Di depan rumahnya ada sebuah pekarangan yang ditumbuhi pohon jinten saru. Suatu hari di musim dingin sang istri berdiri di bawah pohon itu untuk mengupas apel, dan ketika mengupas jari tangannya terluka sehingga darahnya menetes ke timbunan salju. ’Ah,’ desah perempuan itu dengan nafas yang berat, ’Andai saya memiliki anak semerah darah dan seputih salju,’ dan saat itu hatinya seperti mendapatkan suatu cahaya, yang sepertinya keinginannya akan dikabulkan, sehingga dia kembali ke rumah dengan perasaan senang.

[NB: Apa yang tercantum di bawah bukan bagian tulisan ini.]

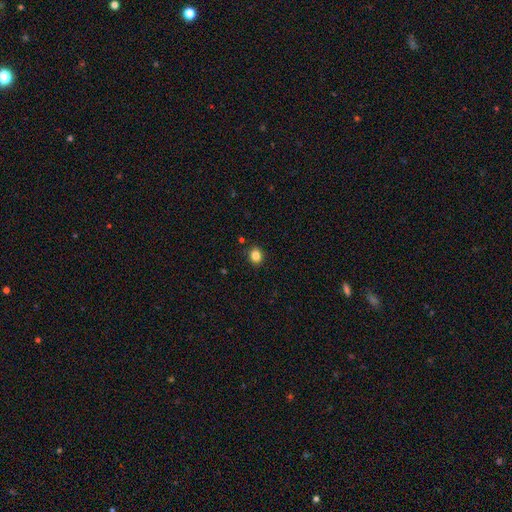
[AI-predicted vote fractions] smooth_or_featured: smooth (p=0.85) [alt: star or artifact p=0.11]
how_rounded: round (p=0.59) [alt: in between p=0.40]
merging: none (p=0.89) [alt: minor disturbance p=0.07]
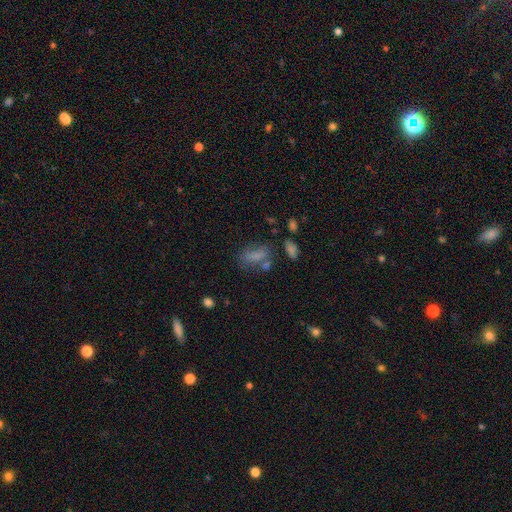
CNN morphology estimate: smooth 68%, featured or disk 16%, star or artifact 16%. Down the decision tree: how rounded — in between (78%); merging — none (47%).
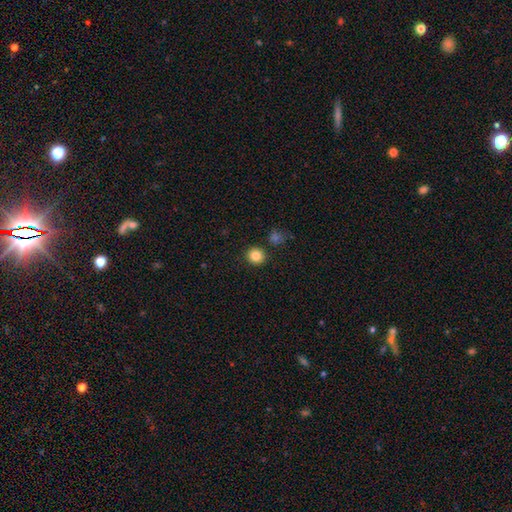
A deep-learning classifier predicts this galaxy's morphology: A smooth galaxy with no disk features (84%) that is round (90%).

Vote fractions:
- Smooth or featured? smooth: 84% / star or artifact: 11% / featured or disk: 5%
- How rounded? round: 90% / in between: 9% / cigar-shaped: 1%
- Merging? none: 89% / minor disturbance: 6% / merger: 3% / major disturbance: 2%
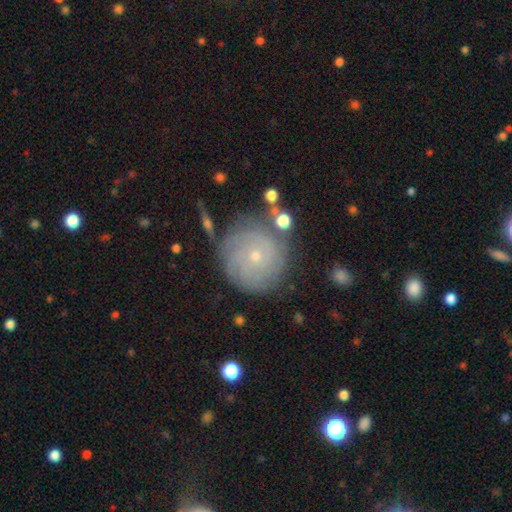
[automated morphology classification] Smooth or featured?
  - featured or disk: 70% *
  - smooth: 20%
  - star or artifact: 9%
Edge-on disk?
  - no: 97% *
  - yes: 3%
Bar?
  - no: 82% *
  - weak: 16%
  - strong: 3%
Spiral arms?
  - yes: 92% *
  - no: 8%
Spiral winding?
  - tight: 78% *
  - medium: 17%
  - loose: 5%
Spiral arm count?
  - can't tell: 40% *
  - 3: 17%
  - 4: 17%
  - 2: 12%
  - more than 4: 8%
  - 1: 6%
Bulge size?
  - small: 80% *
  - moderate: 17%
  - none: 1%
  - large: 1%
  - dominant: 1%
Merging?
  - none: 76% *
  - minor disturbance: 14%
  - major disturbance: 6%
  - merger: 3%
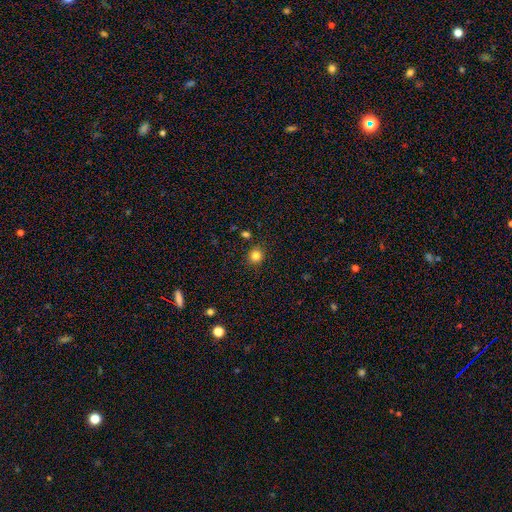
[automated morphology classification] Smooth or featured? Predicted: smooth (p=0.82). How rounded? Predicted: round (p=0.85). Merging? Predicted: none (p=0.88).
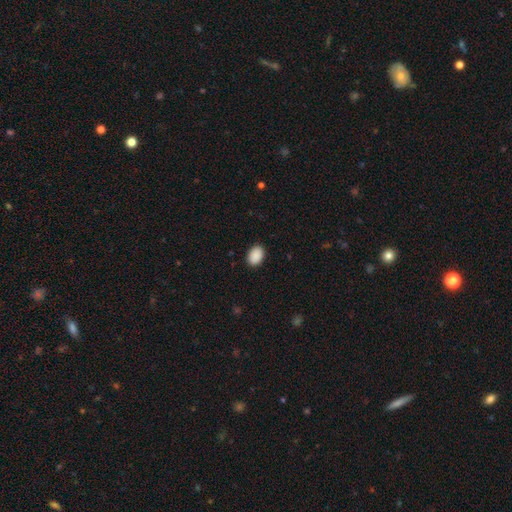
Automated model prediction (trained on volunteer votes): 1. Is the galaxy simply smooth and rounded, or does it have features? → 91% smooth, 7% star or artifact, 2% featured or disk.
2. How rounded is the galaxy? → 82% in between, 17% round, 1% cigar-shaped.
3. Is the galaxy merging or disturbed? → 90% none, 8% minor disturbance, 2% major disturbance, 1% merger.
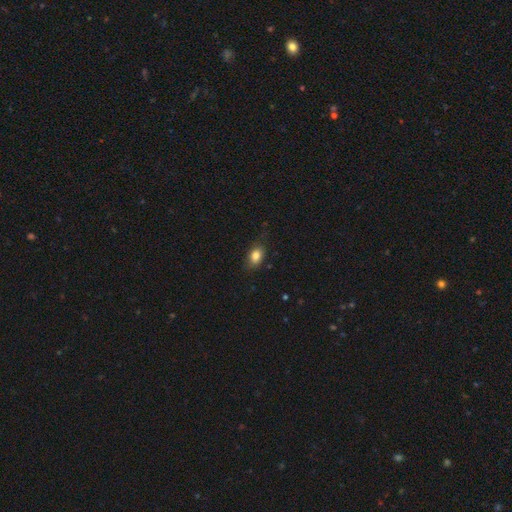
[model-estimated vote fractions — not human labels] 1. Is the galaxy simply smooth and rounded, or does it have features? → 84% smooth, 9% star or artifact, 8% featured or disk.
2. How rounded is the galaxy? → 83% in between, 15% round, 2% cigar-shaped.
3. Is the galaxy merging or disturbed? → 78% none, 17% minor disturbance, 4% major disturbance, 1% merger.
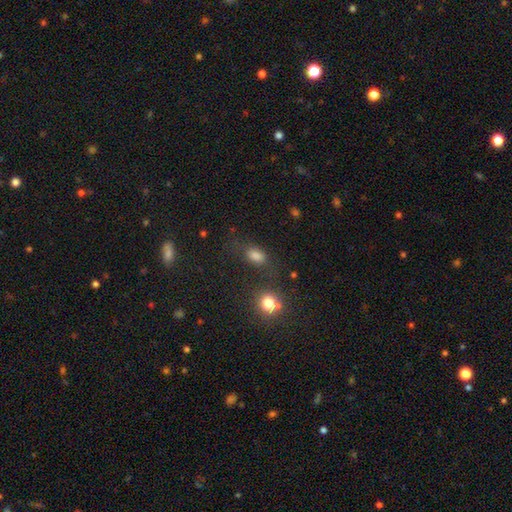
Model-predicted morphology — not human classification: smooth-or-featured: smooth: 77% | star or artifact: 16% | featured or disk: 7%
  how-rounded: in between: 79% | round: 17% | cigar-shaped: 4%
  merging: none: 63% | minor disturbance: 19% | major disturbance: 10% | merger: 9%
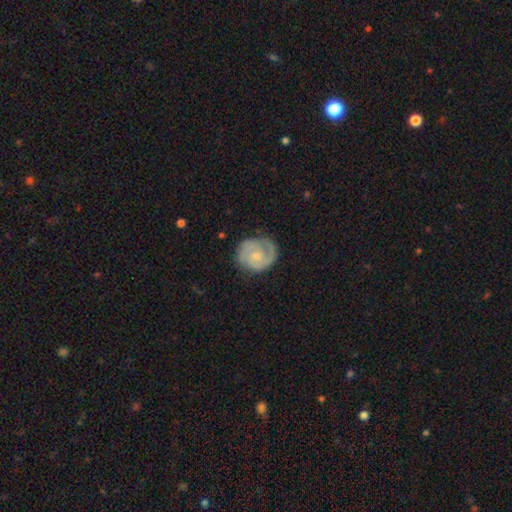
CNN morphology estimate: smooth-or-featured: featured or disk: 75% | smooth: 20% | star or artifact: 5%
  disk-edge-on: no: 98% | yes: 2%
    bar: no: 70% | weak: 27% | strong: 4%
    has-spiral-arms: yes: 93% | no: 7%
      spiral-winding: tight: 56% | medium: 35% | loose: 9%
      spiral-arm-count: 2: 69% | can't tell: 13% | 1: 10% | 3: 5% | 4: 2% | more than 4: 2%
    bulge-size: small: 62% | moderate: 30% | none: 5% | large: 2% | dominant: 1%
  merging: none: 74% | minor disturbance: 19% | major disturbance: 6% | merger: 1%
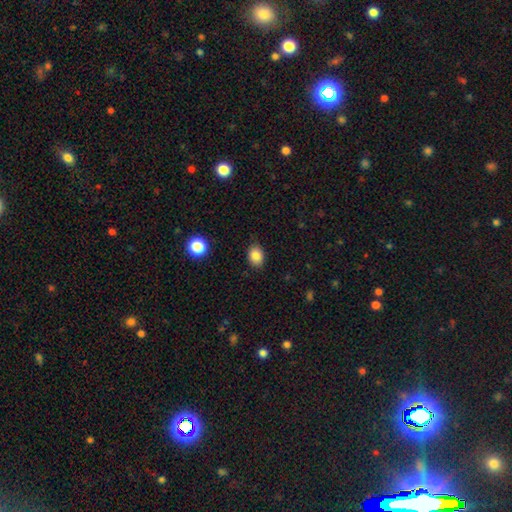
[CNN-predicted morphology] Smooth or featured: smooth — 86% (star or artifact — 10%)
How rounded: in between — 64% (round — 35%)
Merging: none — 85% (minor disturbance — 11%)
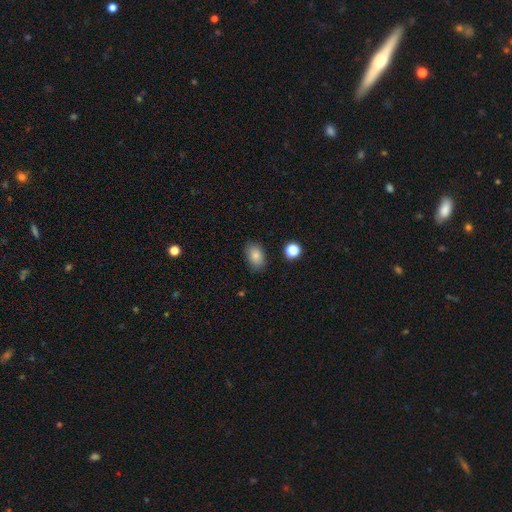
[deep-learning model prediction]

Sebulan berlalu dan salju telah hilang, kemudian bulan berikutnya berlalu dan bumi kembali hijau. Dan bulan-bulan berganti hingga musim semi benar-benar tiba. Sekali lagi sang istri berdiri di bawah pohon jinten saru dengan begitu penuh sukacita melompat kegirangan, dan dia begitu diliputi kebahagiaan, sehingga ia berlutut. Saat buah-buah menjadi bulat dan keras, ia merasa senang dan damai.
Tetapi ketika buah-buah itu sudah masak dia memetiknya dan memakannya dengan lahap, lalu kemudian ia kembali sedih dan sakit. Beberapa saat kemudian dia menelepon suaminya, dan berkata kepadanya sambil menangis. “Jika aku mati, kuburlah aku di bawah pohon jinten saru.”
Lalu ia merasa terhibur dan kembali bahagia, serta sebelum bulan berikutnya tiba dia telah memiliki seorang anak, dan ketika ia melihat bahwa anaknya putih seperti salju dan merah seperti darah, kegembiraannya begitu besar sampai dia meninggal.
Suaminya kemudian menguburkannya di bawah pohon jinten saru sambil menangis dengan sedihnya. Sedikit demi sedikit, kesedihannya semakin berkurang, dan meskipun kadang-kadang ia masih berduka atas kehilangan istrinya, ia mampu untuk kembali menjalani kehidupannya seperti biasa, hingga akhirnya ia menikah lagi.
Dia sekarang memiliki seorang putri kecil dari ibu tirinya, sedangkan anak dari istri pertamanya adalah seorang anak laki-laki, yang semerah darah dan putih seperti salju. Sang ibu baru sangat mencintai putrinya, namun ketika kemudian menatap anak tirinya, hatinya terbesit untuk berpikir bagaimana dia bisa mendapatkan seluruh warisan untuk dia dan putrinya.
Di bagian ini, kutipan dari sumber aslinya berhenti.